[PAGE EXCERPT]

↓

The daily itinerary, as it played out:

  1. Pittsburgh to Ohiopyle, Penna. 77 mi. slightly uphill via McKeesport, West Newton, Connellsville. Stopped at Target in Homestead to buy a $30 tent, which did in fact pay off. Some of the Steel Valley towns would have been worth a side trip, but the main goal was to get out of town. Highlight: Appalachian Juice Company in Connellsville.
  2. Ohiopyle to Meyersdale, Penna. 42 mi. uphill via Confluence, Rockwood. The morning trip to Fallingwater was very steep: it’s 780′ of vertical over less than five miles. By comparison, the GAP’s first hundred miles rise by about the same amount. I’d planned to make it over the divide to Frostburg, but had to stop 15 miles short once night fell — it’s really, truly dark. That said, Fallingwater is truly transcendent.
  3. Meyersdale to Hancock, Md. 93 mi. mostly downhill via eastern continental divide, Cumberland, Paw Paw. Detour onto Western Maryland Rail-Trail. Highlight: dinner at Buddy Lou’s in Hancock.
  4. Hancock to Sandy Hook, Md. (Harpers Ferry) 48 mi. flat via Williamsport, Sharpsburg. Detoured over land from Williamsport through Antietam Battlefield. This cut out about 16 miles by keeping us away from a particularly windy stretch of the Potomac; plus, the main uphill was from the valley up to Williamsport, where we were stopping for lunch anyways. Highlights: lunch at Desert Rose Cafe in Williamsport and Nutter’s Ice Cream in Sharpsburg. However, we did end up bypassing Shepherdstown, W.V., a town that other riders commended.
  5. Sandy Hook to Reston, Va. 45 mi. via Leesburg, switching to W&OD via White’s Ferry. Took the Silver Line to Washington Union Station from there. Highlight: ultra-smooth cold-brewed Hopscotch Coffee. Although this was the only day that passed by any breweries (Crooked Run, Old Ox, Lost Rhino, Mad Fox, Bluejacket, etc.), we were in too much of a hurry for any stops.

↑

[SUPPLIED MATERIAL]
↓

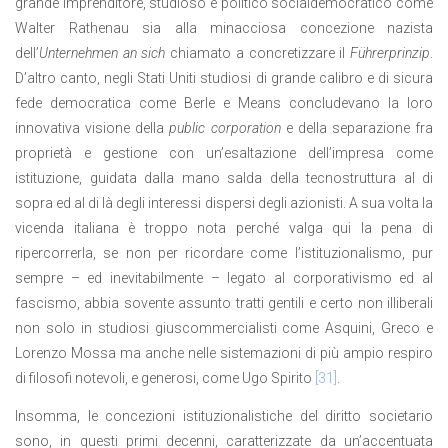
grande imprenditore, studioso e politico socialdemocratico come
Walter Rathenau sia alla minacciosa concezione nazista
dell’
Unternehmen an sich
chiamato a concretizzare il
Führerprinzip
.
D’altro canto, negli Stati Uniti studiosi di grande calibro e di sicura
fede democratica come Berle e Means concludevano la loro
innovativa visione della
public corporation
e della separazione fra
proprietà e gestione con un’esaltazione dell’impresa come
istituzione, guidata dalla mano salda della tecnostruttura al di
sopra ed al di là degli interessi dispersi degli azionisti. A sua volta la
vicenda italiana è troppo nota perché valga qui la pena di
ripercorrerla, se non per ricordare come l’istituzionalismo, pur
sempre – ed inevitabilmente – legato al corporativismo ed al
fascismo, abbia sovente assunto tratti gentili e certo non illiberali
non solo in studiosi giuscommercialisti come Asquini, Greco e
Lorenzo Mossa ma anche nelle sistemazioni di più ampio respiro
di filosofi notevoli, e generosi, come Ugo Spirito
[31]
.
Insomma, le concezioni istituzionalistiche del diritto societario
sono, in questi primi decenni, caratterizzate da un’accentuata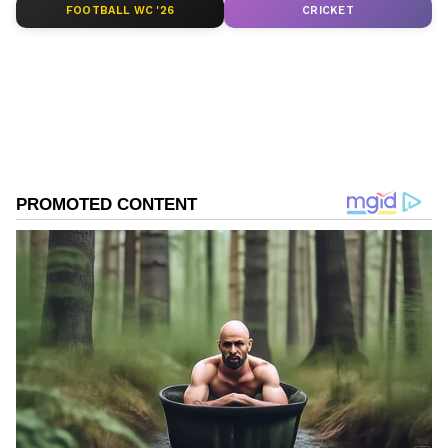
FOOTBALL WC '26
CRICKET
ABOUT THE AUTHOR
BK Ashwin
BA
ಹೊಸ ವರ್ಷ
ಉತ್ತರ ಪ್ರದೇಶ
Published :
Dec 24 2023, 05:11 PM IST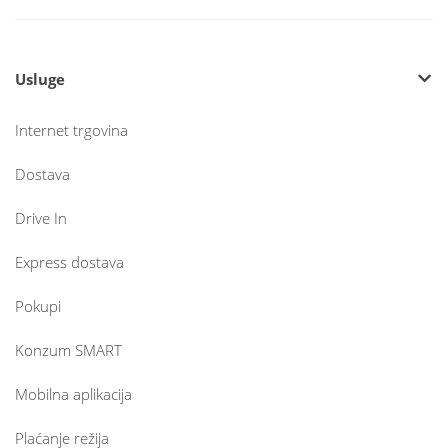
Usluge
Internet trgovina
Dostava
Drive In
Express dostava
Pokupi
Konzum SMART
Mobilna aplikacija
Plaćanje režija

↑

[TO DO]
1. In the cycling itinerary, where was the tent bought, and for how much?
2. Check each statement against the cycling itinerary and answer yes or no, quoting the words that settle it: (a) The second day's ride was 42 miles. (b) The riders stopped in Shepherdstown. (c) The riders visited breweries on the fifth day.
3. Extend the cycling itinerary past its final sentence.

[RESPONSES BY TASK]
1. At Target in Homestead, for $30.

2.
(a) Yes: "Ohiopyle to Meyersdale, Penna. 42 mi. uphill"
(b) No: "we did end up bypassing Shepherdstown, W.V."
(c) No: "we were in too much of a hurry for any stops."

3.
Update, 1 June 2015, for benefit of whoever landed here searching for a five-day itinerary: Finished another trip last week. This itinerary was more balanced miles-wise, owing to an evening rather than midday ending on Day 5. Three nights of camping also helped keep the itinerary more flexible:

  1. Pittsburgh > Braddock > West Newton > Connellsville 59 mi. Camped behind a supermarket (24-hour!) at the edge of town in Connellsville, which was convenient if not scenic.
  2. Connellsville > Ohiopyle > Confluence > Rockwood 47 mi. Lunch at Ohiopyle was a perfect “last stop in civilization.” The surroundings get very rural past there, but Rockwood did at least have pizza and campsites.
  3. Rockwood > Frostburg > Cumberland > Lock 62 campsite (past Paw Paw) 72 mi. Frostburg is empty after the college lets out. Stocked up on supplies in Cumberland ahead of the only night of primitive camping.
  4. Lock 62 > Hancock > Williamsport > Sharpsburg > Shepherdstown 74 mi. Shepherdstown was a better overnight stop than HF, with better nightlife even when school’s not in session.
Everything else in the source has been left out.